Techniques for parametric simulation with deep neural networks and implementation for the
LHCb experiment at CERN and its future upgrades
The LHCb experiment is one of the four detector along the accelerator ring of the Large Hadron Collider (LHC)
at CERN, and is dedicated to the study of heavy flavour physics in \(pp\) collisions. Its primary goal is to
look for indirect evidence of phenomena beyond the Standard Model in \(CP\)-violation and in rare decays of
\(b\)- and \(c\)-hadrons. In order to improve its statistical power, starting from the Run 3 of LHC, LHCb
will operate with a fully software trigger system, which will provide datasets at least one order of magnitude
larger. This will allow to reach unprecedented accuracy as long as the Collaboration will be able provide
simulated samples as large. As a direct consequence, the production of such simulated samples will dominate
the computing effort of the experiment. Reproducing accurately all the physics processes from the \(pp\)
collisions to the radiation-matter interactions within the detectors (the full simulation approach) is already
now incapable to sustain the analysis demands of the various physics groups, and it is therefore necessary to
adopt faster solutions to take full advantage of the upgraded detector. Ultra-fast simulation needs lower
computing resources, renouncing to reproduce radiation-matter interactions and parameterizing directly the
high-level response of the detector. The LHCb subsystems are based on various physics processes, also very
different, that make building high-level parameterizations non-trivial: for example, the Particle Identification
(PID) system combines information from RICH, calorimeter and muon detectors. This task can be carried out
effectively by Generative Adversarial Networks (GAN), a powerful class of deep learning algorithms able to
reproduce highly faithful and diverse probability distributions thanks to a generative model learned directly
from data. A large part of this thesis has concerned the development and implementation of state-of-the-art GAN
algorithms to provide the high-level response of the PID subsystems of LHCb. These neural networks were trained
over the calibration samples collected in 2016, in order to provide datasets composed by an unbiased selection
of long-lived particles. I have modified the learning procedure to subtract statistically the residual background
within the training data, and I have developed an independent algorithm capable to measure the quality of the
generated samples. This strategy has allowed to build models capable not only to parameterize the high-level
response of specific detectors (such as RICH detectors and muon system) to different particles traversing them,
but also to reproduce the distributions of variables resulting from the combination of various detector responses.
Therefore, given a few basic information such as the particle type, its kinematics and the total number of tracks
within the detector, the obtained models are able to synthesize accurately a wide range of probability distributions
representing the response obtained from a single detector or from their combination. The second important personal
contribution is related to the design and development of the \(\texttt{mambah}\) framework, a Python package aimed
to provide and manage user friendly data structures for High Energy Physics applications. All \(\texttt{mambah}\)

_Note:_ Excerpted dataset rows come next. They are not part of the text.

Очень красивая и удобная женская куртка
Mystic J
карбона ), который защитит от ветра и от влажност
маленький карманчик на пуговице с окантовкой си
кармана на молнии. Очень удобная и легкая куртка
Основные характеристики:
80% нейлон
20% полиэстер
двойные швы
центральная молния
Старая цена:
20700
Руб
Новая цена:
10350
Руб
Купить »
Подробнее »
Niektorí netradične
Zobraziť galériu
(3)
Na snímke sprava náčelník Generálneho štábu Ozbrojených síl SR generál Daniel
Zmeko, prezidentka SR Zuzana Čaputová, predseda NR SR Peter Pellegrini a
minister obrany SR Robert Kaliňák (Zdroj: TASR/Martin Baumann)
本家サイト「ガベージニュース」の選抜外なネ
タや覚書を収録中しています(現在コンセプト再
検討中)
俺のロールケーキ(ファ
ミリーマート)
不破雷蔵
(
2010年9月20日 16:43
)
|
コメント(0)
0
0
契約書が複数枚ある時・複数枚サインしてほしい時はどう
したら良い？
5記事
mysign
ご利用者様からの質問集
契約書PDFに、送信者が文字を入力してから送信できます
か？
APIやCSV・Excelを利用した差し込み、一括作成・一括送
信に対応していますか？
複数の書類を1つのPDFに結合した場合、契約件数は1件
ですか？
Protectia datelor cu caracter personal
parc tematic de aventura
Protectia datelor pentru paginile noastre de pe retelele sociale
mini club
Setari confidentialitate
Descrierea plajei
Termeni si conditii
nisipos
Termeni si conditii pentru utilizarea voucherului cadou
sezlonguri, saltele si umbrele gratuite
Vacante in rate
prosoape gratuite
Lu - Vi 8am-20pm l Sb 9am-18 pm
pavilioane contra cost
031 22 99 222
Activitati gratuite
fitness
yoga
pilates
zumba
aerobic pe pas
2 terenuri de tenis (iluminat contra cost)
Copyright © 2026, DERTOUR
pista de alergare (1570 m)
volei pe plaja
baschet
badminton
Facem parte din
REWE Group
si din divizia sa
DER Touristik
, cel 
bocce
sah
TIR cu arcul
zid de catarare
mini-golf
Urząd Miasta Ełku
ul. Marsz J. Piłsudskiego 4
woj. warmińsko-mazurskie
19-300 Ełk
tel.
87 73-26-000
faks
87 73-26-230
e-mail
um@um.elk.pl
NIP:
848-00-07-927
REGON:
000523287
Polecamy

objects were designed to take full advantage of a batch-grained framework, using the most modern softwares for
parallel computing and exploiting efficiently hardware accelerators, such as GPUs or FPGA. Within \(\texttt{mambah}\)
project, I have dealt with the implementation of database management functions and to the design of the simulation
framework based on \(\texttt{mambah}\), named \(\texttt{mambah.sim}\). The \(\texttt{mambah.sim}\) module allows
to selectively generate particles with the kinematics set by the \(pp\) collision and to propagate them within the
detector defining custom parameterization functions for efficiencies and resolutions: I have developed the
parameterization for the PID system of LHCb. I have proved the correctness of the implemented models, showing the
generalization capabilities of GANs in describing decay channels different from the one of training. Lastly, I have
shown that the samples produced by \(\texttt{mambah.sim}\) are competitive with the full simulated ones, while
ensuring a significant reduction of the computing cost.